▸ ASSIGNED TASK A: Please reproduce the LSAP proof below from "Therefore, a solution to the LSAP problem for" up to and including "must be equal.".
▸ ASSIGNED TASK B: In one to three sentences, explain why the LSAP proof below says the matching m′ can be extended to a matching m on M that still costs s′.
▸ ASSIGNED TASK C: List every letter variable, primed or unprimed, that the LSAP proof below uses.

▸ TEXT SECTION:
=-=-=

Firstly, we claim that a solution to the LSAP problem on \(M\) has a cost which is no less than the distance value. Let the distance value be \(s\). Now suppose, to reach a contradiction, that there existed a lower-cost matching for the LSAP problem for \(M\), \(m\),of cost \(s' < s\). Since projection points are matched together with cost 0 in \(M\), let \(m'\) contain all the matches in \(m\) which are not between two projection points. Then \(m'\) would be matching for the distance calculation which has lower cost than \(s\), contradicting the minimality of \(s\). Therefore, a solution to the LSAP problem on \(M\) has a cost which is no less than the distance value.
Next, we claim that a solution to the LSAP problem on \(M\) has a cost which is no greater than the distance value. Now suppose, to reach a contradiction, that the solution to the LSAP on problem \(M\) had cost \(s\), which was larger than the real distance value, \(s'\). Let \(m'\) be a matching for the distance calculation of \(s'\). Then since each point in either diagram is either paired with a point in the other diagram or its own diagonal projection, there must be an equal number of unpaired points in both diagrams in \(m'\). Therefore, we can augment \(m'\) to a matching \(m\) on \(M\) in which the unpaired diagonal points are arbitrarily paired up with cost 0. Thus, \(m\) has cost \(s' < s\), contradicting the minimality of \(s\). Therefore, a solution to the LSAP problem on \(M\) has a cost which is no greater than the distance value.
Therefore, a solution to the LSAP problem for \(M\) has a cost which is both greater than and less than the bottleneck distance value, and hence the two values must be equal.

=-=-=

▸ DATASET:

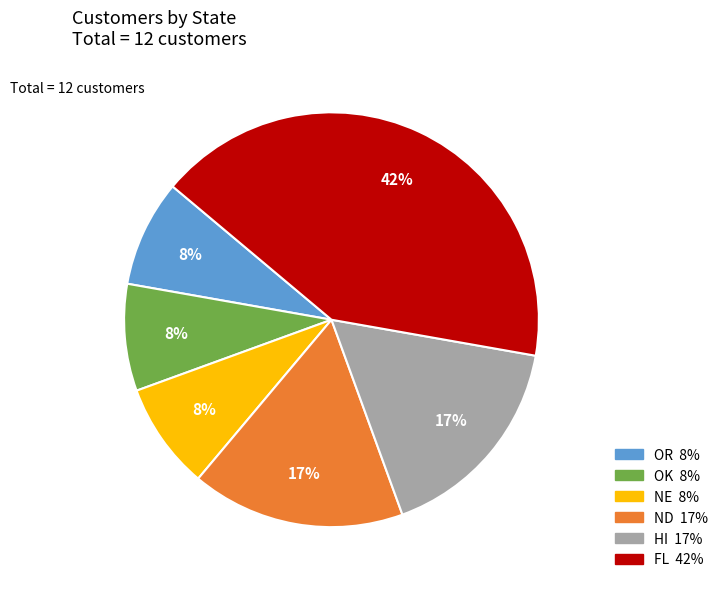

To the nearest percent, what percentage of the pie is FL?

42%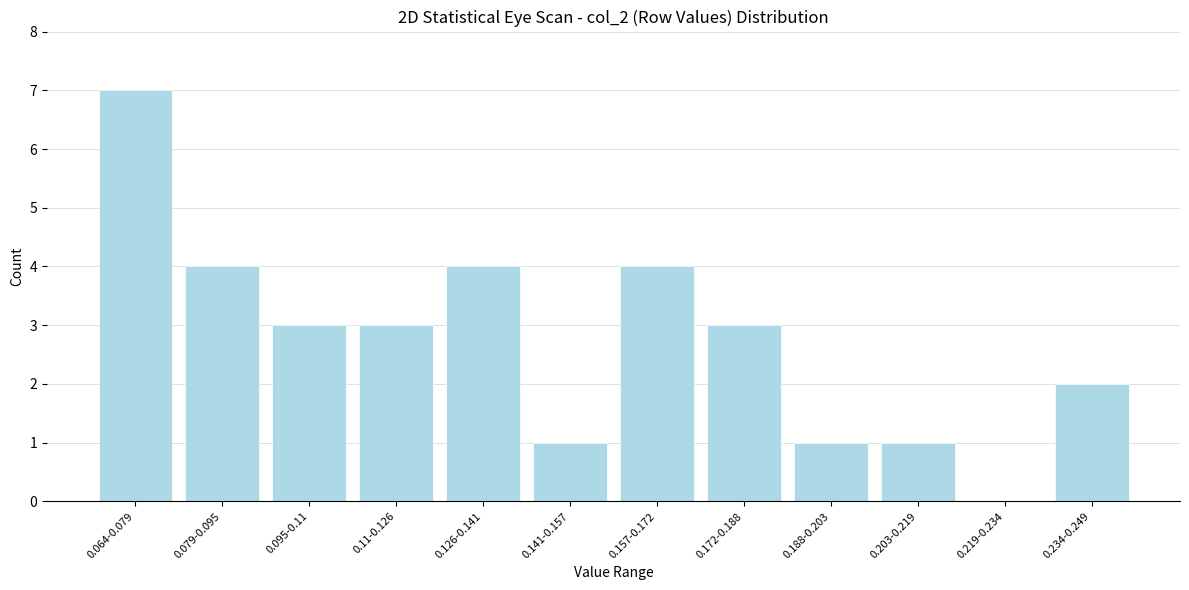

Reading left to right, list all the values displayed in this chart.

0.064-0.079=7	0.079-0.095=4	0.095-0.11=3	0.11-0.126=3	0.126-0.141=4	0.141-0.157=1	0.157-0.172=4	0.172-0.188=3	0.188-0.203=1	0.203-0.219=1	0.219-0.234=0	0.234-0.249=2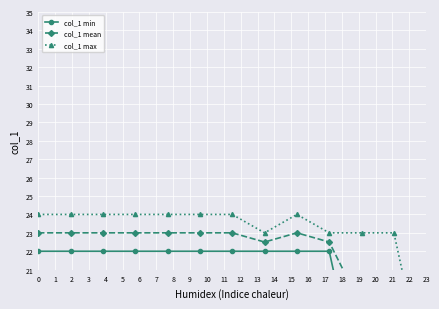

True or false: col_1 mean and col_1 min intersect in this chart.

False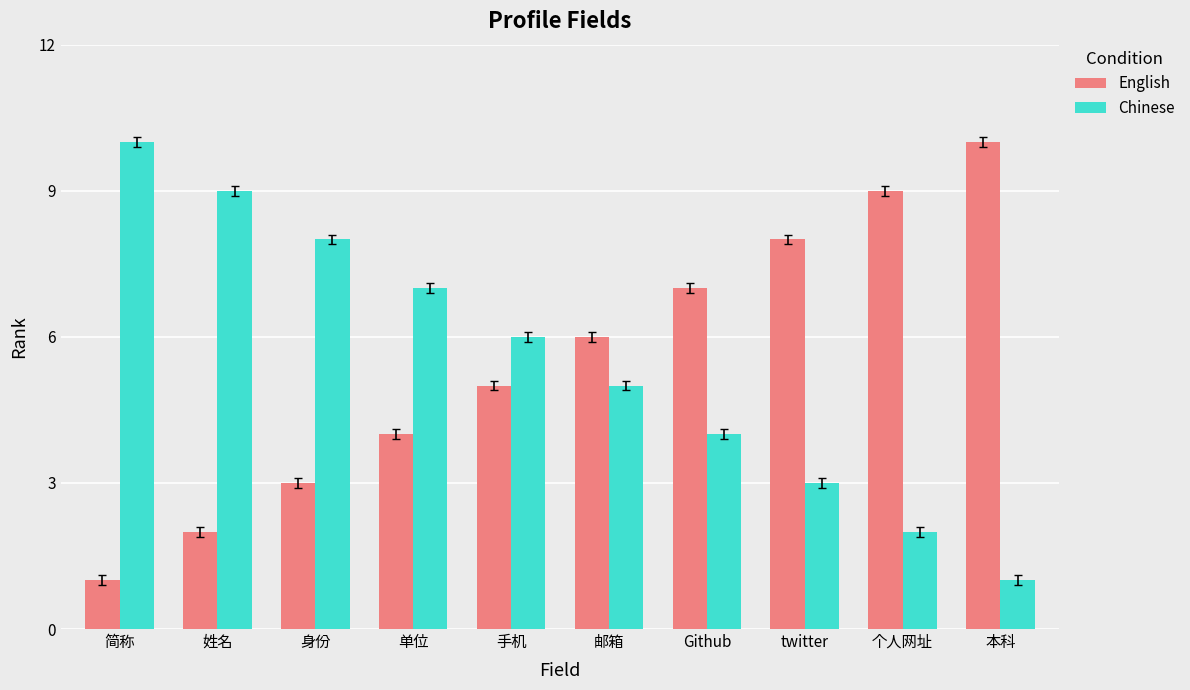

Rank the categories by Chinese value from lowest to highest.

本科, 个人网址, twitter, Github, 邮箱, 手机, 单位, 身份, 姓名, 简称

=-=-=

▸ ANSWER BOX A:
Therefore, a solution to the LSAP problem for \(M\) has a cost which is both greater than and less than the bottleneck distance value, and hence the two values must be equal.

▸ ANSWER BOX B: Each point in either diagram is paired either with a point in the other diagram or with its own diagonal projection, so m′ leaves an equal number of unpaired points in both diagrams. The unpaired diagonal points can therefore be paired up arbitrarily with cost 0, so the resulting matching m on M has cost s′.

▸ ANSWER BOX C: M, s, s′, m, m′